Ilustrasi salat berjamaah. (Foto: istimewa).
Ilustrasi salat berjamaah. (Foto: istimewa).

Masa transisi new normal atau kelaziman baru hidup di tengah pandemi covid-19 di Malang Raya berlangsung sejak kemarin (Senin, 1/6/2020).

Pelaksanaan peribadatan menjadi salah satu perhatian apakah bisa diakses secara bebas. Di Kota Malang, tempat ibadah sudah mulai ada yang beraktivitas. Seperti gereja, yang sebelumnya menerapkan virtual kini juga sudah mulai dibuka meski pada dasarnya dari awal memang tidak ada larangan untuk melaksanakan ibadah di tempat ibadah asalkan menerapkan protokol kesehatan covid-19.

Namun, pada masa ini, ada aturan yang diwajibkan bagi semua tempat ibadah apabila akan beroperasional sebagaimana mestinya.

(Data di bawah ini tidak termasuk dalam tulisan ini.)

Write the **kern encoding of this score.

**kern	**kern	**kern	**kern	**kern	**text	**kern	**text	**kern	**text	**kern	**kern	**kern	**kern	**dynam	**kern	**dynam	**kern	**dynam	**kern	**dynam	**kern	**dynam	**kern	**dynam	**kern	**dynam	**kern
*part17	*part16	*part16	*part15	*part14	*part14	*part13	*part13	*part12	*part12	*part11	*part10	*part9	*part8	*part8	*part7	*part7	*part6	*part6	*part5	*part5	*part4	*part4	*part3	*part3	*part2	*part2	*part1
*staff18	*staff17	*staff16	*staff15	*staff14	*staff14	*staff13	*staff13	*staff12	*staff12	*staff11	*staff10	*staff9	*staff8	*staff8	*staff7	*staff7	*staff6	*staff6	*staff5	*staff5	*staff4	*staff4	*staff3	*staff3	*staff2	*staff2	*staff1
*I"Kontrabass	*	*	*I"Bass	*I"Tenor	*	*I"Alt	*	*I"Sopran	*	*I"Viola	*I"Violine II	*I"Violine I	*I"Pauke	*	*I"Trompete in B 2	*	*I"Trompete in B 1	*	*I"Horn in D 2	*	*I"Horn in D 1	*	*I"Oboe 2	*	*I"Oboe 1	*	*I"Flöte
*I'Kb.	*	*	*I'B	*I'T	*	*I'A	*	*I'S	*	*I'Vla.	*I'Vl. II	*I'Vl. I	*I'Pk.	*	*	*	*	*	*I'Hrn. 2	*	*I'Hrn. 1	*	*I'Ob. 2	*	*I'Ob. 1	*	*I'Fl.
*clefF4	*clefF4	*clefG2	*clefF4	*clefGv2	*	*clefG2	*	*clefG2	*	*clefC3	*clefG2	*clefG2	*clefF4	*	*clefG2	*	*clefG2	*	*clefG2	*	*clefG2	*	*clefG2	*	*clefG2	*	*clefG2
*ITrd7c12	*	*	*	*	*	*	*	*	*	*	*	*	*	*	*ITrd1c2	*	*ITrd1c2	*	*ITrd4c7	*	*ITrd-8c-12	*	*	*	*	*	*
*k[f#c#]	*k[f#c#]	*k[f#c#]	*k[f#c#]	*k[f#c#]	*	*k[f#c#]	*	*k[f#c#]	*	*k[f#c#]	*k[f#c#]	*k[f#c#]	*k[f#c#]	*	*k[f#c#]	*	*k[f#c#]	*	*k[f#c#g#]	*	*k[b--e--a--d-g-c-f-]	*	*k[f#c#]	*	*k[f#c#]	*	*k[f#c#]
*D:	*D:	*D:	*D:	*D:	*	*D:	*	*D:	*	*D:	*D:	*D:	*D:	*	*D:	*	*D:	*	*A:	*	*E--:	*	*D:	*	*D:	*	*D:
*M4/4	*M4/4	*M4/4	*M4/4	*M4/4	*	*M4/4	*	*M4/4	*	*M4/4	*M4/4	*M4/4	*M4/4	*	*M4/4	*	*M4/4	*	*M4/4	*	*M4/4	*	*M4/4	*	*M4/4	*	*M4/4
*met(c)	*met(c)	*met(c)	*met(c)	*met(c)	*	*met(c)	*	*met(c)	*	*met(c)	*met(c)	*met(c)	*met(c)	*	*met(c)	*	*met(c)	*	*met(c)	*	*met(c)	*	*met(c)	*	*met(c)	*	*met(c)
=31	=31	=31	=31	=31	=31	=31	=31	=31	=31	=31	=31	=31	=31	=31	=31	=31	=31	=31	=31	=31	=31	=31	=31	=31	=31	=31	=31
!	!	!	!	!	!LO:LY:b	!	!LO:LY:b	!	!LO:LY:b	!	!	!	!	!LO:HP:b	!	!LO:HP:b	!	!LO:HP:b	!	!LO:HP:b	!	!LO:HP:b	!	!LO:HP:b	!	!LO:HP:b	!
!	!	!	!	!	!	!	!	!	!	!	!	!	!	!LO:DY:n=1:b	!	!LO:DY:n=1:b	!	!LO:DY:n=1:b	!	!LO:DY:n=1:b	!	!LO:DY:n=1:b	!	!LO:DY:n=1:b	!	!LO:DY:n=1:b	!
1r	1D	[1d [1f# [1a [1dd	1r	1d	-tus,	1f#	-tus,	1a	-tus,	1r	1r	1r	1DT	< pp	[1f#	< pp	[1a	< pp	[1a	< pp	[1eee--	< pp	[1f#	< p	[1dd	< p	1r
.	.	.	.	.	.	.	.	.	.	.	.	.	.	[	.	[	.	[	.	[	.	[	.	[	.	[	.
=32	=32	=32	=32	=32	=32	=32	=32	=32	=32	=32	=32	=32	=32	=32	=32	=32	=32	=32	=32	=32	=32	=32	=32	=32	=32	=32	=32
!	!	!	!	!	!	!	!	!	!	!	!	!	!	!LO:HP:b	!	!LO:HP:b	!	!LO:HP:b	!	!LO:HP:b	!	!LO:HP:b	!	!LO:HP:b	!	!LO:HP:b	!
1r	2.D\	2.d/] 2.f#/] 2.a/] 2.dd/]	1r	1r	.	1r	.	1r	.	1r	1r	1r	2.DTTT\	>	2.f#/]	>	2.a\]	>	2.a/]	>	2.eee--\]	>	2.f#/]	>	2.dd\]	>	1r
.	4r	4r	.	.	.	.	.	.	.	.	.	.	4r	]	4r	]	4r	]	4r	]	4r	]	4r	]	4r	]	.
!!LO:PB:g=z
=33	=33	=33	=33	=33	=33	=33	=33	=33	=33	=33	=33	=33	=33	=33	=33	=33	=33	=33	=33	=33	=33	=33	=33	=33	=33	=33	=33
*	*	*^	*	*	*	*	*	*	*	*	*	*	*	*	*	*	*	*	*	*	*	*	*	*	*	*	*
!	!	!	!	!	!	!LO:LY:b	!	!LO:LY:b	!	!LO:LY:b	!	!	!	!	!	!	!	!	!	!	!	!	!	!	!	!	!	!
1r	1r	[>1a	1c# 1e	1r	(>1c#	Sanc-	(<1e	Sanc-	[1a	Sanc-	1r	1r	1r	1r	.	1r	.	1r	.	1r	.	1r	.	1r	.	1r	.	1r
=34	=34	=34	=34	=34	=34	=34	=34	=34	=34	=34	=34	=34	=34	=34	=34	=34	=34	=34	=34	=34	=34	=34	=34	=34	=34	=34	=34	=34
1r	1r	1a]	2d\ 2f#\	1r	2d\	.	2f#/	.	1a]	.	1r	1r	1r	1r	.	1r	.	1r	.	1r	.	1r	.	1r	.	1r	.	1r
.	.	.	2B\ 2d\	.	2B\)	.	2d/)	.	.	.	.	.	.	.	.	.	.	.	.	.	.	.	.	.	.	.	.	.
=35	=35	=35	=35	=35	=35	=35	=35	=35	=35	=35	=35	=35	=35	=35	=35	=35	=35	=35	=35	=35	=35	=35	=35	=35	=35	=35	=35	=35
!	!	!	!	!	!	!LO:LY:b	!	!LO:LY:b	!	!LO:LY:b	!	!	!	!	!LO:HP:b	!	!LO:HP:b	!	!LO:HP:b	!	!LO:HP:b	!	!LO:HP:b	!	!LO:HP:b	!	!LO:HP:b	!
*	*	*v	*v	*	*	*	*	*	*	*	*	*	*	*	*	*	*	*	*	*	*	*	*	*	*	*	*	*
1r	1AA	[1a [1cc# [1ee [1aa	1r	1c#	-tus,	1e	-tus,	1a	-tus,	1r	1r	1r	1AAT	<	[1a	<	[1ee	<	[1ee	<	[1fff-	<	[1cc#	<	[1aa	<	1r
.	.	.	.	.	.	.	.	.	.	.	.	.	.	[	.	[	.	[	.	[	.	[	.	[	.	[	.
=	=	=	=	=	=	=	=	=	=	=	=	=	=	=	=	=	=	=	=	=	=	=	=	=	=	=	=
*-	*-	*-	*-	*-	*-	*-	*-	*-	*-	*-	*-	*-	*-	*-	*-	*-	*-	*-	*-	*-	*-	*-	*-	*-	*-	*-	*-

Hal itu tercantum di salah satu pasal dalam Peraturan Wali Kota (Perwal) Nomor 19 Tahun 2020 tentang Pedoman Masyarakat Produktif dan Aman Corona Virus Disease 2019 (Covid-19).

Beberapa persyaratan tersebut yakni harus menyediakan fasilitas kesehatan covid-19 di semua tempat ibadah seperti thermo gun, hand sanitizer, dan tempat cuci tangan. Pengunjung juga diwajibkan memakai masker.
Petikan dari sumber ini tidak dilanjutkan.